■ Exercise prompt
Could you find every line in the records below that contains the word "Region" and copy it?

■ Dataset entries
---+---
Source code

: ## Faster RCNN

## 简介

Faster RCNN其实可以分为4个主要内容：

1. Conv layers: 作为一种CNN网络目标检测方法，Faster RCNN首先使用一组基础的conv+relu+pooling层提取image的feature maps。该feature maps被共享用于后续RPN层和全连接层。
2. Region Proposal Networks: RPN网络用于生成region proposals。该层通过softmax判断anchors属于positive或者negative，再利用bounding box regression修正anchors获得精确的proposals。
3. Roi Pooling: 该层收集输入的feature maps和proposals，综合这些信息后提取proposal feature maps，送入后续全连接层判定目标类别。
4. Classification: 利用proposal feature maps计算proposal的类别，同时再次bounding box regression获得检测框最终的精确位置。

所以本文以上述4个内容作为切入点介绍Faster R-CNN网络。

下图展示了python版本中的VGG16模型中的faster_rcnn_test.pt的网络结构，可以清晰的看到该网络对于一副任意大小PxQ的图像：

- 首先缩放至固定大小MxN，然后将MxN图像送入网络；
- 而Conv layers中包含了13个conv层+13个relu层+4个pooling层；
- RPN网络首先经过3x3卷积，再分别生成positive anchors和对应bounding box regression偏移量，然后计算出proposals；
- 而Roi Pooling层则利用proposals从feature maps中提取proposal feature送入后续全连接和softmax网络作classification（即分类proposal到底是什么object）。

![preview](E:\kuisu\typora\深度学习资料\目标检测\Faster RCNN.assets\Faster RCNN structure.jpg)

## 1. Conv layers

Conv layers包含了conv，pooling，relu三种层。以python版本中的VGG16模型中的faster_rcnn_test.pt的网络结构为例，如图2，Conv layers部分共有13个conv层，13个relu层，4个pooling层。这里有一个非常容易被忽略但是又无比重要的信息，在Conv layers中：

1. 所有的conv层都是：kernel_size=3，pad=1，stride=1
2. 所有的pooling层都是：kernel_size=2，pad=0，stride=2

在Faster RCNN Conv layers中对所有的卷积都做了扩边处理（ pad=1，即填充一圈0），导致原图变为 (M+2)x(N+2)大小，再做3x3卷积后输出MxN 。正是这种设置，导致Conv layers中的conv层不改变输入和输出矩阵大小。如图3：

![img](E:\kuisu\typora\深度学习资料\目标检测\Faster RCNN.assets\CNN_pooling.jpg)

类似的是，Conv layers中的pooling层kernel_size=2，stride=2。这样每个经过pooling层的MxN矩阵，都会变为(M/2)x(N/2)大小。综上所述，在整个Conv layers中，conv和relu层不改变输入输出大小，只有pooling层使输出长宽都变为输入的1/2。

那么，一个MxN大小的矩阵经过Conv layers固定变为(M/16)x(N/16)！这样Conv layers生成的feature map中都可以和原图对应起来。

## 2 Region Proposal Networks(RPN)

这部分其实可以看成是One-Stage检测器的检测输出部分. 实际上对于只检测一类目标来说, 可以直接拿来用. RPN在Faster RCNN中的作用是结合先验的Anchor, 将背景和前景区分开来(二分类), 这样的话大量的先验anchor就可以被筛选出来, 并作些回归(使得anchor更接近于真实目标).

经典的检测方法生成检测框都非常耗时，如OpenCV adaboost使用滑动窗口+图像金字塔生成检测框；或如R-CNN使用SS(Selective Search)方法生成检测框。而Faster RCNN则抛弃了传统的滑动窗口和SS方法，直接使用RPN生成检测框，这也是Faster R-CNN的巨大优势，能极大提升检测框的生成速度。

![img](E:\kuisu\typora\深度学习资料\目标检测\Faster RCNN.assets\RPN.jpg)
---+---
■ Reply to the exercise
2. Region Proposal Networks: RPN网络用于生成region proposals。该层通过softmax判断anchors属于positive或者negative，再利用bounding box regression修正anchors获得精确的proposals。
## 2 Region Proposal Networks(RPN)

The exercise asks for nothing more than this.